> **THE DATA**:
*** Begin section ***

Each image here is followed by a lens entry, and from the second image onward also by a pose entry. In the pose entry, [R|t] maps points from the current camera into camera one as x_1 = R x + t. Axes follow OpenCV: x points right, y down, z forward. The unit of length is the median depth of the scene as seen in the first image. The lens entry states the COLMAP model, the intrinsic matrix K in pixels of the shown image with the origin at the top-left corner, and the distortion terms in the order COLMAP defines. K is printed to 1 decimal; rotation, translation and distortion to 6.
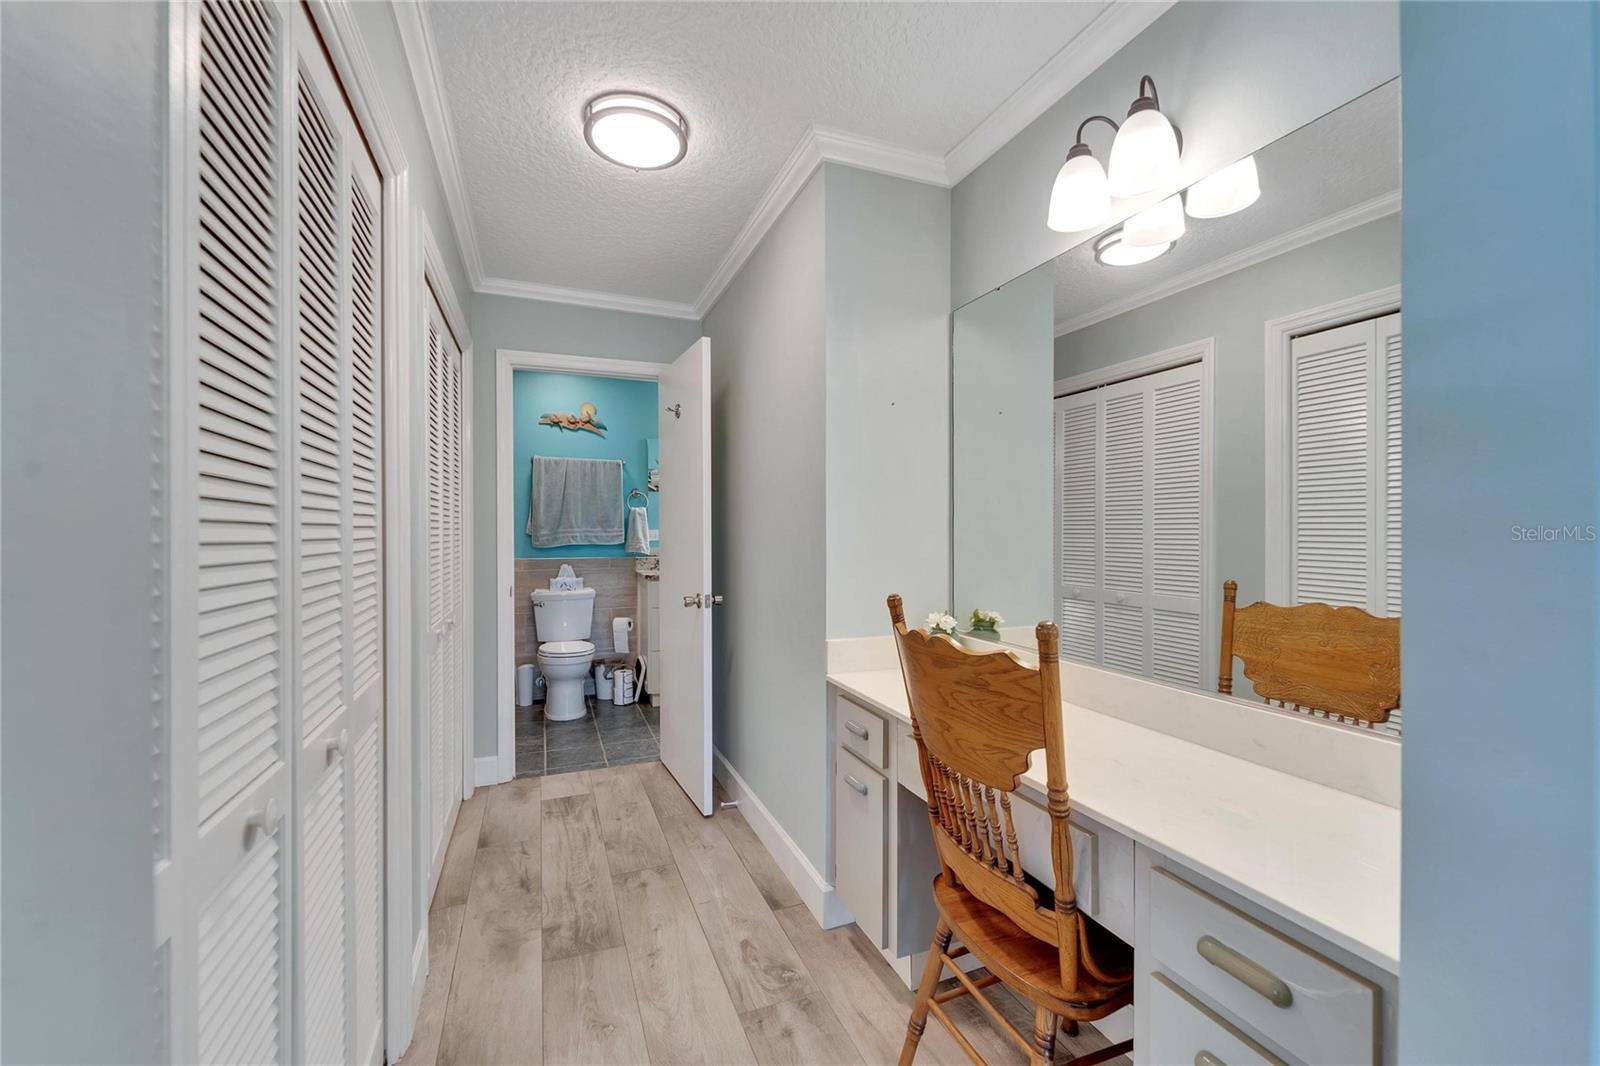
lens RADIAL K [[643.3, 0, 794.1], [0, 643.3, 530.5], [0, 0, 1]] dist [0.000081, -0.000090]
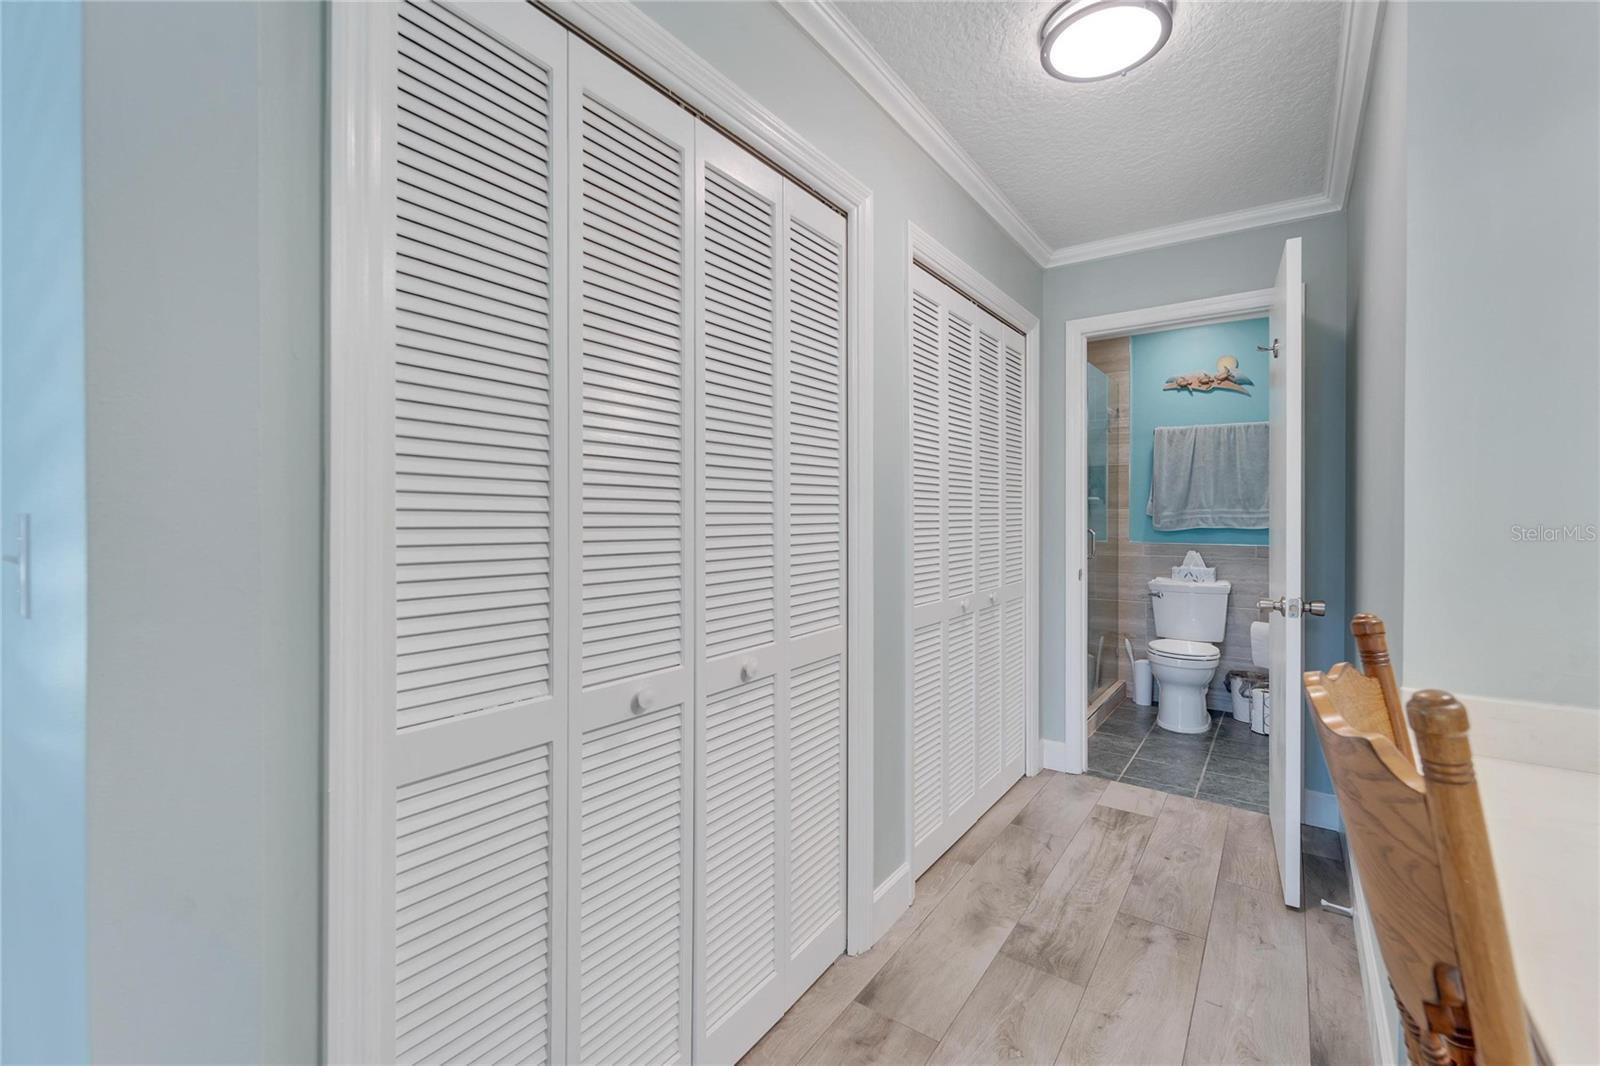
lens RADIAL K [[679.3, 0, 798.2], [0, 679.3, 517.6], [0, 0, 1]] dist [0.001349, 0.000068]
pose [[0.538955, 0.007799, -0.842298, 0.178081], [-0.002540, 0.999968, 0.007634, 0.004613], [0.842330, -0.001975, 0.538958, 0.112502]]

*** End section ***

> **PROBLEM TO SOLVE**: Find each line of the listing above that contains the string "pose" and copy those lines. Case matters.

> **RESPONSE AREA**:
Each image here is followed by a lens entry, and from the second image onward also by a pose entry. In the pose entry, [R|t] maps points from the current camera into camera one as x_1 = R x + t. Axes follow OpenCV: x points right, y down, z forward. The unit of length is the median depth of the scene as seen in the first image. The lens entry states the COLMAP model, the intrinsic matrix K in pixels of the shown image with the origin at the top-left corner, and the distortion terms in the order COLMAP defines. K is printed to 1 decimal; rotation, translation and distortion to 6.
pose [[0.538955, 0.007799, -0.842298, 0.178081], [-0.002540, 0.999968, 0.007634, 0.004613], [0.842330, -0.001975, 0.538958, 0.112502]]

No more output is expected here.